[Keypoint correspondence data]
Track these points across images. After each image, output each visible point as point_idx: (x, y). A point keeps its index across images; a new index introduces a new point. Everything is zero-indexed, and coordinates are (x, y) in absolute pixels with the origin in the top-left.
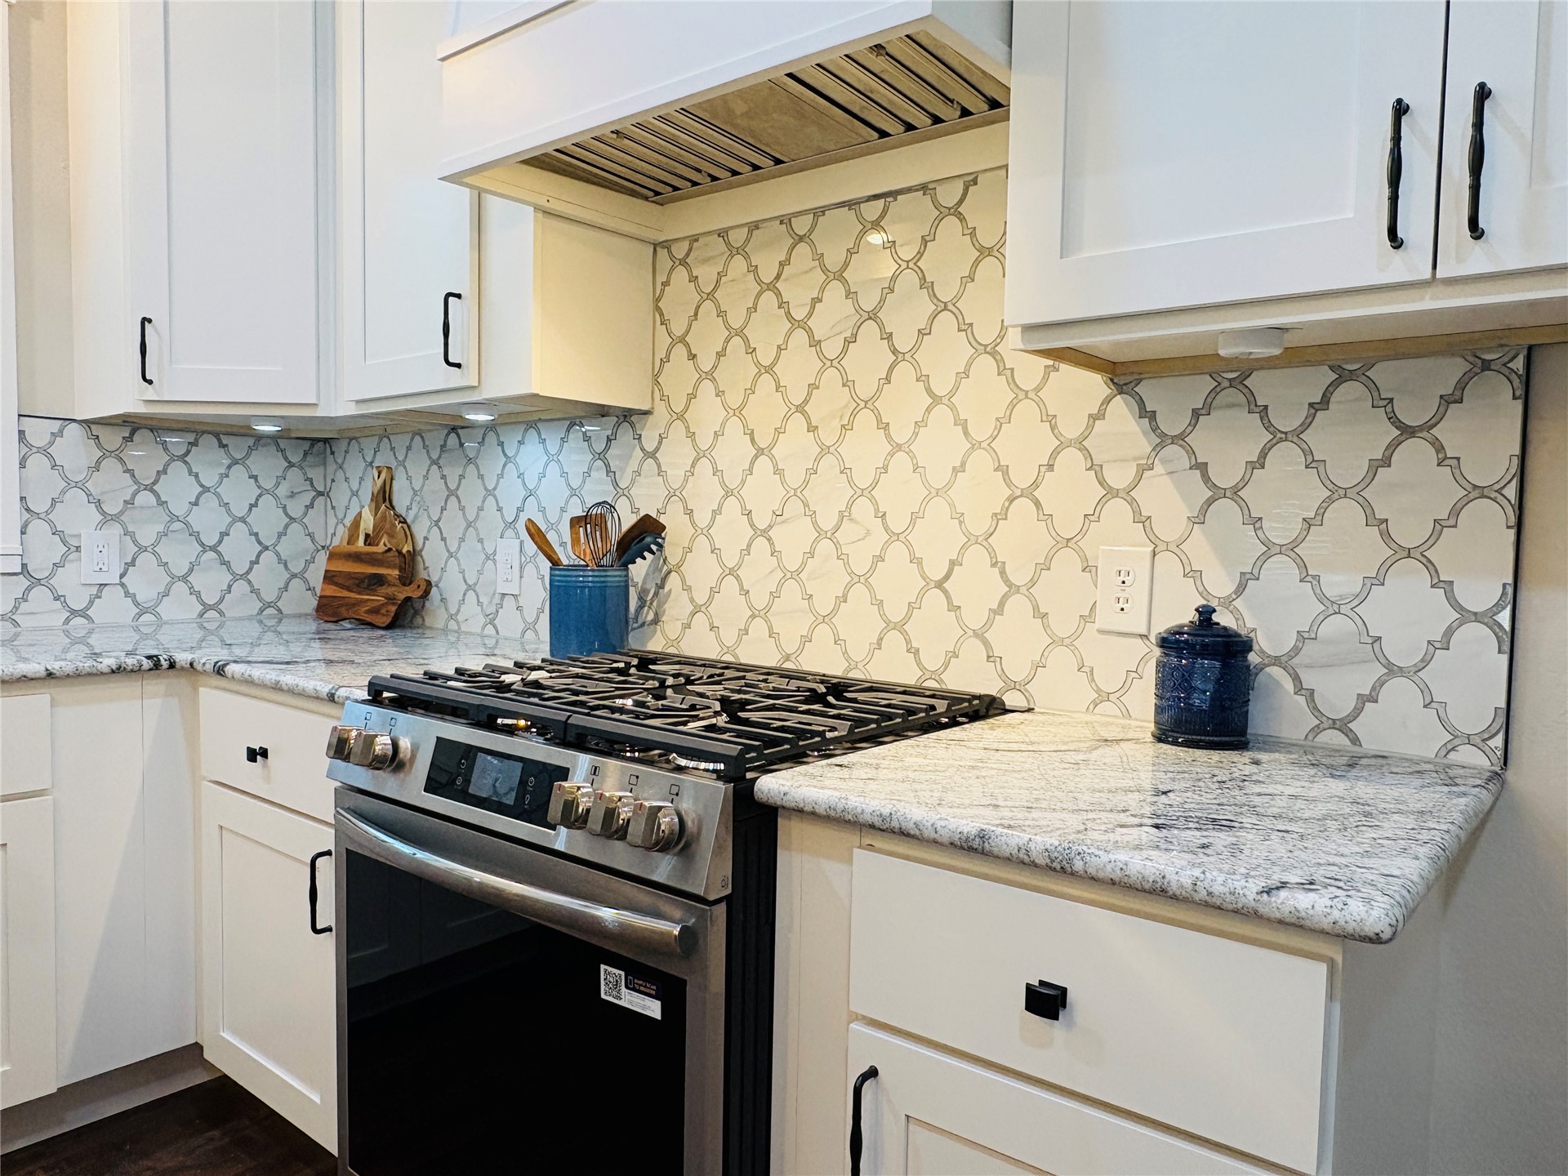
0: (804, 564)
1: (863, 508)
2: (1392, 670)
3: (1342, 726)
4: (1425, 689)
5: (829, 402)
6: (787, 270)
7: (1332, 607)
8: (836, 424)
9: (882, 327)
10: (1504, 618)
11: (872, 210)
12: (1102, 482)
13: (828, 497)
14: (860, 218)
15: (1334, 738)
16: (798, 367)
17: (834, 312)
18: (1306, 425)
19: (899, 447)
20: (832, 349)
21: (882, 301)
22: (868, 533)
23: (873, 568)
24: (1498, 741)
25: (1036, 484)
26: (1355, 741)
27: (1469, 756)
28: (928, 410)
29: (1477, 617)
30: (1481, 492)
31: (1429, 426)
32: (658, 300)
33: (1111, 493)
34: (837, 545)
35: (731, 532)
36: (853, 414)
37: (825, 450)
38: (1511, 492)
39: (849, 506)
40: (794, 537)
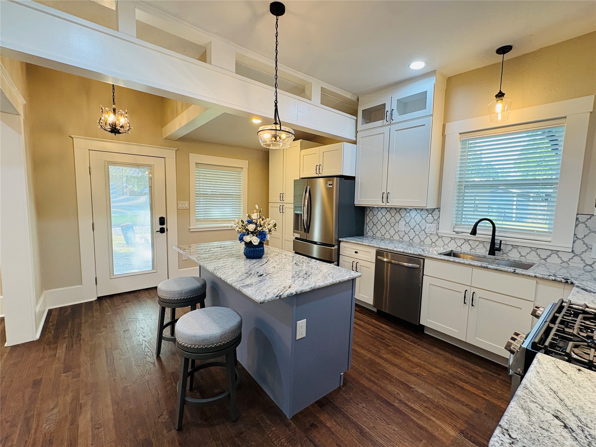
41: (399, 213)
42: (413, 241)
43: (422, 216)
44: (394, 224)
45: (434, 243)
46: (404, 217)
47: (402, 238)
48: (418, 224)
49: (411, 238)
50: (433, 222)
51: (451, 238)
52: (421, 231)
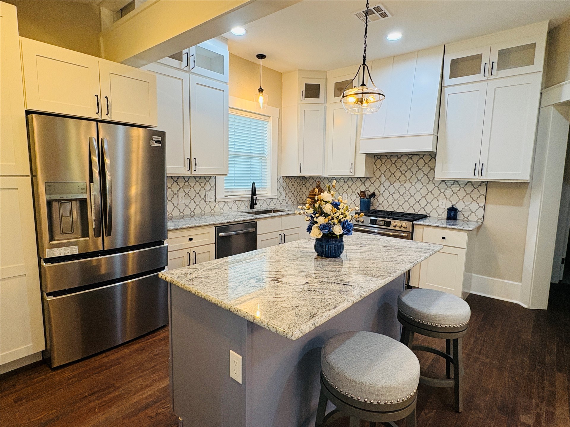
0: (398, 199)
1: (407, 192)
2: (472, 212)
3: (467, 218)
4: (476, 214)
5: (403, 179)
6: (396, 162)
7: (466, 206)
8: (403, 182)
9: (411, 170)
10: (484, 207)
11: (410, 156)
12: (440, 191)
13: (402, 191)
14: (408, 157)
15: (466, 219)
16: (398, 174)
17: (404, 167)
18: (464, 187)
19: (413, 185)
20: (403, 172)
21: (411, 167)
22: (408, 195)
23: (408, 200)
24: (482, 219)
25: (432, 191)
26: (468, 219)
27: (480, 220)
28: (417, 181)
29: (481, 207)
30: (482, 195)
31: (477, 188)
32: (374, 163)
33: (441, 192)
34: (403, 197)
35: (386, 194)
36: (406, 181)
37: (401, 185)
38: (485, 195)
39: (405, 192)
40: (396, 196)
41: (177, 183)
42: (194, 213)
43: (200, 184)
44: (172, 198)
45: (213, 209)
46: (183, 187)
47: (182, 213)
48: (198, 193)
49: (192, 210)
50: (210, 189)
51: (225, 202)
52: (201, 200)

__Exercise description__.
Only the text of the records belongs in the answer, printed exactly and without pictures.

__Answer for this exercise__.
Track these points across images. After each image, output each visible point as point_idx: (x, y). A point keeps its index across images; a new index introduces a new point. Everything is zero-indexed, and coordinates are (x, y) in absolute pixels with the origin in the top-left.
0: (804, 564)
1: (863, 508)
2: (1392, 670)
3: (1342, 726)
4: (1425, 689)
5: (829, 402)
6: (787, 270)
7: (1332, 607)
8: (836, 424)
9: (882, 327)
10: (1504, 618)
11: (872, 210)
12: (1102, 482)
13: (828, 497)
14: (860, 218)
15: (1334, 738)
16: (798, 367)
17: (834, 312)
18: (1306, 425)
19: (899, 447)
20: (832, 349)
21: (882, 301)
22: (868, 533)
23: (873, 568)
24: (1498, 741)
25: (1036, 484)
26: (1355, 741)
27: (1469, 756)
28: (928, 410)
29: (1477, 617)
30: (1481, 492)
31: (1429, 426)
32: (658, 300)
33: (1111, 493)
34: (837, 545)
35: (731, 532)
36: (853, 414)
37: (825, 450)
38: (1511, 492)
39: (849, 506)
40: (794, 537)
41: (399, 213)
42: (413, 241)
43: (422, 216)
44: (394, 224)
45: (434, 243)
46: (404, 217)
47: (402, 238)
48: (418, 224)
49: (411, 238)
50: (433, 222)
51: (451, 238)
52: (421, 231)
0: (398, 199)
1: (407, 192)
2: (472, 212)
3: (467, 218)
4: (476, 214)
5: (403, 179)
6: (396, 162)
7: (466, 206)
8: (403, 182)
9: (411, 170)
10: (484, 207)
11: (410, 156)
12: (440, 191)
13: (402, 191)
14: (408, 157)
15: (466, 219)
16: (398, 174)
17: (404, 167)
18: (464, 187)
19: (413, 185)
20: (403, 172)
21: (411, 167)
22: (408, 195)
23: (408, 200)
24: (482, 219)
25: (432, 191)
26: (468, 219)
27: (480, 220)
28: (417, 181)
29: (481, 207)
30: (482, 195)
31: (477, 188)
32: (374, 163)
33: (441, 192)
34: (403, 197)
35: (386, 194)
36: (406, 181)
37: (401, 185)
38: (485, 195)
39: (405, 192)
40: (396, 196)
41: (177, 183)
42: (194, 213)
43: (200, 184)
44: (172, 198)
45: (213, 209)
46: (183, 187)
47: (182, 213)
48: (198, 193)
49: (192, 210)
50: (210, 189)
51: (225, 202)
52: (201, 200)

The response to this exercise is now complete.